Foto: REP |
Debate que vem desde o tempo de Adão e Eva e o pecado original |
Estou tentando entender quais são as diferenças entre homens e mulheres e quais dessas diferenças reforçam o sexismo e qual delas emancipam os gêneros. Sei que vou cometer excessos e isto assusta. Este mês teremos mulheres sendo reconhecidas no mundo todo. Já expressei minha opinião sobre a comemoração de "dia", mas sei que datas como esta servem para que não nos arranquem a última flor do nosso jardim e nada mais nos reste. Servem para continuarmos a luta para a conquista de todos os dias.
Agora, precisamente sobre mulheres e homens, digo que não acredito em homens feministas, mas acredito na existência de mulheres machistas. Uma forma mimetizada de assumir parte do tipo de poder fundado em modelos de nossos algozes. O sindicalista faz isso com o empregado de seu sindicato; negros "classe A" fazem isso em relação a outros negros "classe B", ricos que foram pobres fazem isso em relação aos pobres. Gestores de esquerda fazem isso em relação gestores de direita quando ocupam a maquina pública. Enfim, repetimos padrões e estabelecemos regras de poder e sobrevivência que não estão necessariamente fundados na principiologia emancipadora do combate ao capitalismo, ao racismo, ao sexismo e à homofobia.
Conheço homofóbicos, que são excelentes defensores da igualdade racial, conheço racistas que são excelentes defensores da superação do conflito entre capital e trabalho. Conheço intolerantes religiosos que são excelentes estudiosos de mecanismos de superação da pobreza, conheço mulheres machistas que são excelentes defensoras do socialismo, conheço homens machistas que são excelentes defensores da igualdade homoafetiva.
O que debato aqui é apenas algo que nos ensurdece. Não sou especialista, não fui chamado a falar do assunto, mas falo. Porque gosto do debate. Porque aprendo com ele. Eu mesmo, um machista esclarecido, me apresento para um debate que pouco se faz nos demais dias do ano.

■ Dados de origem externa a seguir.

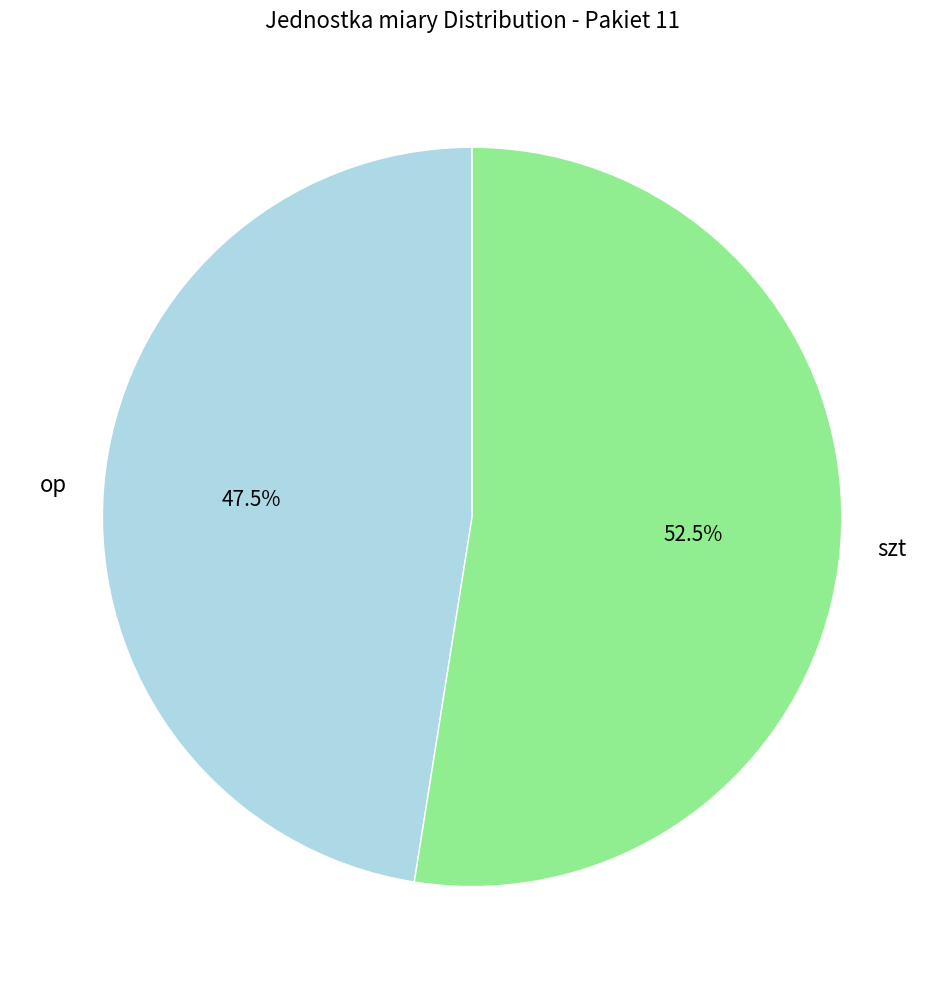

Does op represent more than half of the total?

No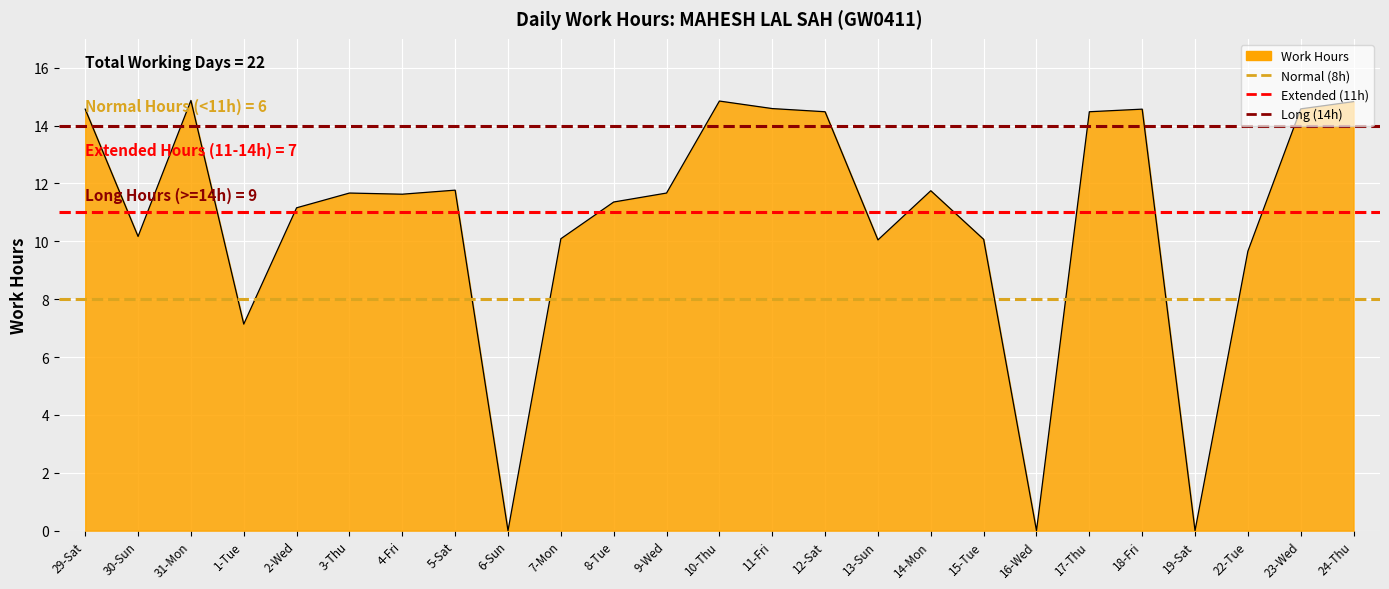

What is the sum of the Long (14h) values at 30-Sun and 29-Sat?

28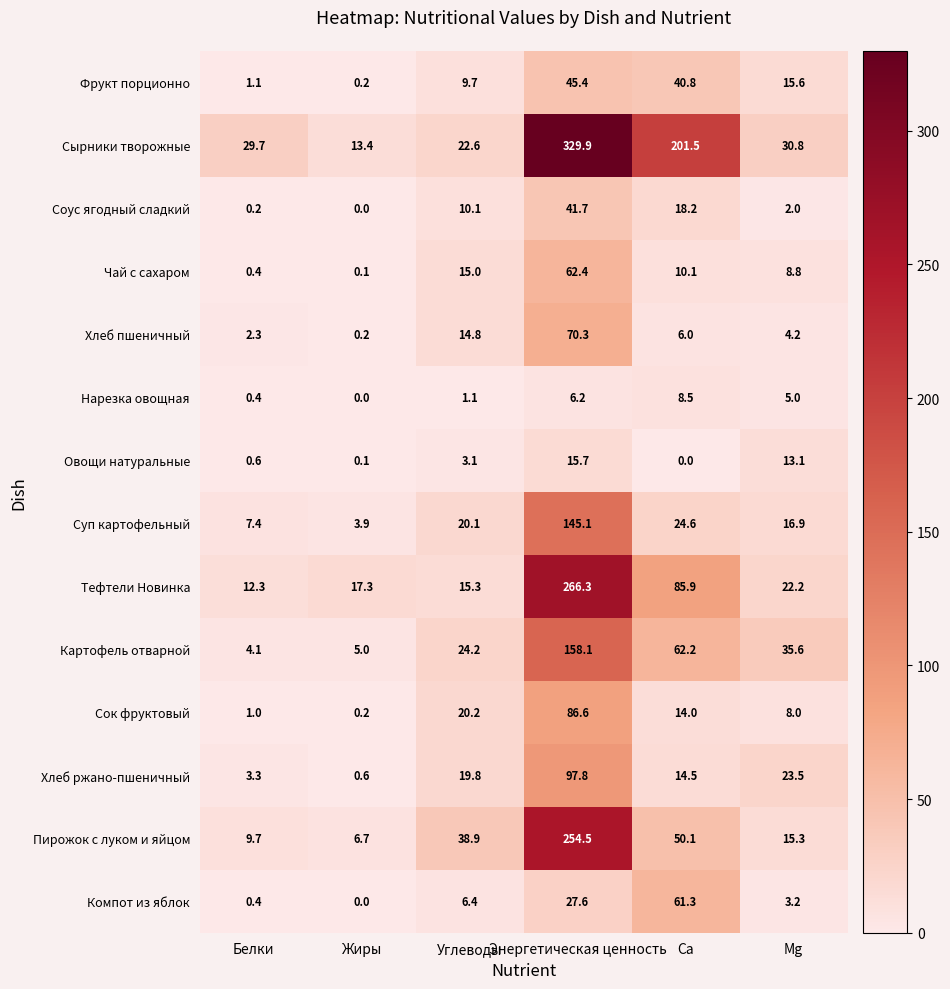

What is the average value of the Суп картофельный series?

36.3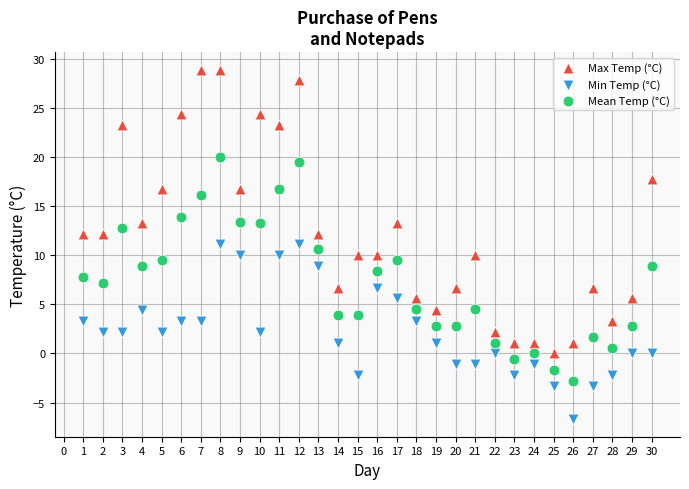

Which series has the widest spread of Y values?

Max Temp (°C)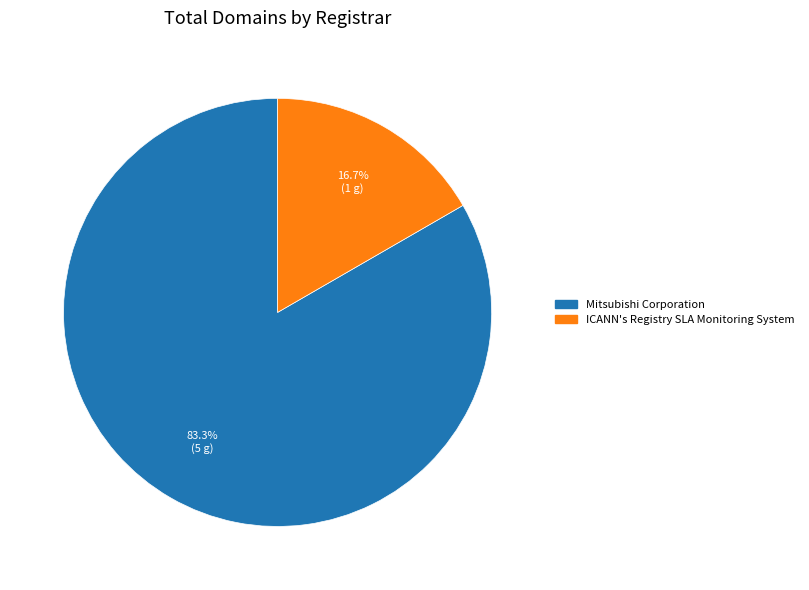

How many slices are in this pie chart?

2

Dia da mulher é dia de debater o homem e suas representações. Sua capacidade embrutecida de continuar a ser quem é. Mesmo em crise. É dia de questionar o que muitas mulheres estão esperando quando utilizam modelos fálicos nas relações com homens e com mulheres - já falei, por exemplo, que o homem canalha não é aquele que não quer casar, no velho e cômodo modelo cristão, monogâmico, heterossexual e provedor. Conheço mulheres feministas que sonham às escondidas com este homem que não chega. Precisamos saber o alcance da instrumentalidade do uso da lealdade e da fidelidade entre homens e mulheres. O que estamos fazendo para superar as reminiscências do mundo machista encravadas em nosso sangue nórdico, latino e africano? Combatemos as mulheres que repetem práticas sociais e sexuais do mundo masculino ou as incorporamos numa tentativa de salvar o mundo futuro? Destruímos os homens machistas ou nos aliamos a eles buscando salvá-los da má consciência de que assim serão mais felizes tornando-se iguais ás mulheres?
Sejamos mais pretensiosos. Só tem sentido a luta das mulheres se esta luta disser qual será o papel dos homens em um modelo de sociedade em que as mulheres estão mais independentes política sexual e economicamente. Foi assim que Hegel em sua dialética do senhor e do escravo e Fannon em sua dialética do colonizador e do colonizado reconheceram que é no fenômeno da alteridade que nos aprisionamos. Um ao outro. Sem saber ao certo quem somos e de desejarmos ser o outro.
Em algumas religiões e cosmovisões africanas e asiáticas encontramos modelos não dicotômicos e não idealizadores de uma mulher e de um homem que se dividem para existir e praticar poder. No mundo da mulher só existe o feminino? E no mundo do homem só existe o masculino? Homens mulheres são machistas assim como mulheres homens são também, machistas. Então o debate não é simplesmente aplicar a adequada e acertada Lei Maria da Penha. Mas, sobretudo, entender que o masculino e feminino são coisas distintas do machismo e do feminismo.